Медсёстры, собравшиеся у старшей, уже знали о победе Антона и встретили его оживлённо. Разумеется, средний медперсонал был уже осведомлен обо всех событиях, произошедших на обходе и после него. Нервотрёпка с больным Рыбаковым, не стихающая всю неделю, вовлекала в себя и медсестёр, которые были целиком на стороне Ломоносова. Кстати, те, хоть и уважали и подчинялись безоговорочно всем врачам отделения, по-настоящему любили только его и заведующего. Понравиться таким придирчивым и беспощадным особам, как эти кадровые, было непросто. То, что Виктор Иванович «сотворил чудо» и «вытащил» больного, знали все, но и в том, что ему попадёт теперь по «первое число», не сомневались нисколько. Кому, как ни сёстрам, было знать, насколько больно бьют в хирургии тех, кто шагает не в ногу, и Ломоносова жалели искренне.
– Что, Булгаков, говорят, ты профессорский одиннадцатиметровый выдержал? – цинично встретили студента прокуренные сотрудницы – старшая, обе перевязочные, единственная на оба поста процедурная, единственная дневная постовая – Краснокутская- и сестра-хозяйка. Все, кроме Краснокутской, были крепкие женщины 30-40 лет, бравирующие зрелостью, вульгарностью и бескомплексностью. – Очко бо-бо?

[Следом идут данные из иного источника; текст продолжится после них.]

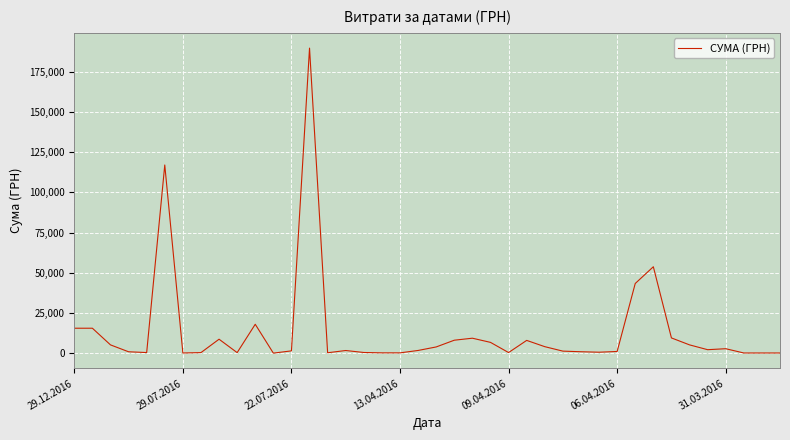

What is the maximum value shown in the chart?

189723.1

За почти три года работы в отделении Антон научился не реагировать на подобные проявления дружелюбности, включая и пощипывания за щеки и бока. По мере приближения к диплому он всё меньше видел в «персонале» равных себе и с трудом переносил их общество. Он сухо ответил, что «в таком тоне» разговаривать отказывается и потребовал свой аванс. Пока старшая отсчитывала ему 40 рублей 28 копеек, остальные ещё успели назвать его «вундеркиндом» и «ломоносиком», а так же поинтересоваться, дадут ли теперь ему досрочно диплом, или просто догонят и ещё дадут. Подначки медсестёр были незлобные, но плоские, и Булгакова коробило.
Одна Нина сидела молча и лишь изредка бросала на него глубокие взгляды из-под длинных ресниц. Он уловил один или два вздоха. Потом Антон пошёл принимать у неё второй пост. Краснокутская продолжала вздыхать, отвечать невпопад, и надувать губки. Это раздражало.
«Точно я обидел её чем-то», – с неприязнью подумал он.
Приём дежурства сильно задерживало то, что нужно было пересчитывать полученные шприцы и капельницы, сверять по журналам количество оставляемых наркотиков и строфантина, а также но-шпы, амикацина, канамицина, церукала, эуфиллина и нескольких других «остродефицитных» препаратов, которые подлежали обязательному списанию. Антон с удовольствием плюнул бы на эту нудную и ненужную процедуру, но сама Краснокутская принимала у него смену по утрам очень придирчиво. Приходилось терпеть.
Вскоре к ним присоединилась Татьяна Смирнова, студентка пятого курса мединститута, второй год подрабатывающая постовой медсестрой во 2-й хирургии, и Антон вздохнул с облегчением. Оставаться наедине с Ниночкой становилось всё тяжелее. Её покраснения, побледнения и вздохи всё труднее становилось игнорировать. К тому же из головы не шли вчерашние слова Ломоносова, и Антон не мог не признать, что дневная сестричка – ничего так «бабец», гм…
Ровно в пять она ушла, и Антон с Татьяной приступили к своим обязанностям. К этому времени основная масса медперсонала покидала больницу, многие функциональные отделения закрывались, процедуры заканчивались. С окончанием рабочего дня жизнь отделений успокаивалась. Если бы не периодические поступления экстренных, обстановка во всех четырёх хирургиях напоминала какой-нибудь санаторий или даже дом отдыха.